Sebastián Castella mostró el poder del torero forjado en la adversidad. Con el segundo de la noche lanceó a favor del burel en el capote y, en la muleta, se impuso con porfía, firmeza y temple, construyendo una faena de autoridad, valor y mando que arrancó dos orejas a base de sometimiento y convicción. Con el quinto de lidia ordinaria volvió a apostar por el toro, inventando una faena donde parecía no haber materia prima, sacando pases donde no los había, apoyado en su oficio y en una lectura perfecta de la embestida. Estocada y verduguillo, y un saludo desde el tercio que supo a reconocimiento a su capacidad de poder sobre la nada.
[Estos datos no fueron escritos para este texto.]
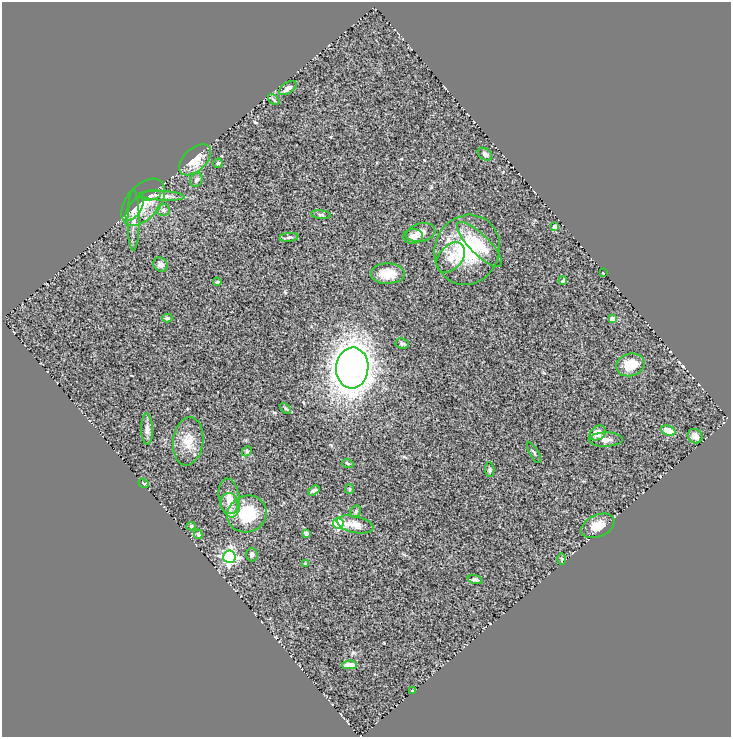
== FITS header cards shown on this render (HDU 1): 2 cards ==
NAXIS1  =                  729
NAXIS2  =                  735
Marco Pérez, por su parte, dejó constancia de su entrega, proyección y ambición torera. Con el tercero de la noche toreó a favor del novillo en el capote y, en la muleta, logró acoplarse para firmar una faena corta, templada, de buen gusto y sentido del ritmo. Pinchazo, estocada y descabello, y una oreja que premió su disposición y trazo. En el cierre de plaza se fue de hinojos con verónicas que encendieron al tendido; en la muleta planteó una faena inteligente, intensa y bien estructurada, conectando con el público desde la emoción y la verdad. Estocada y verduguillo, y otra oreja tras escuchar dos avisos, que confirmó su entrega sin reservas.
Fue, en definitiva, una noche donde la mansedumbre del encierro contrastó con la grandeza de la torería. Cuando faltó la bravura, esa esencia que da sentido al rito, emergieron el magisterio de César Rincón, el poder de Sebastián Castella y la entrega sincera de Marco Pérez. Y así, una vez más, la tauromaquia demostró que, aun sin toro pleno, el arte puede sostenerse desde la inteligencia, el valor y la verdad del torero.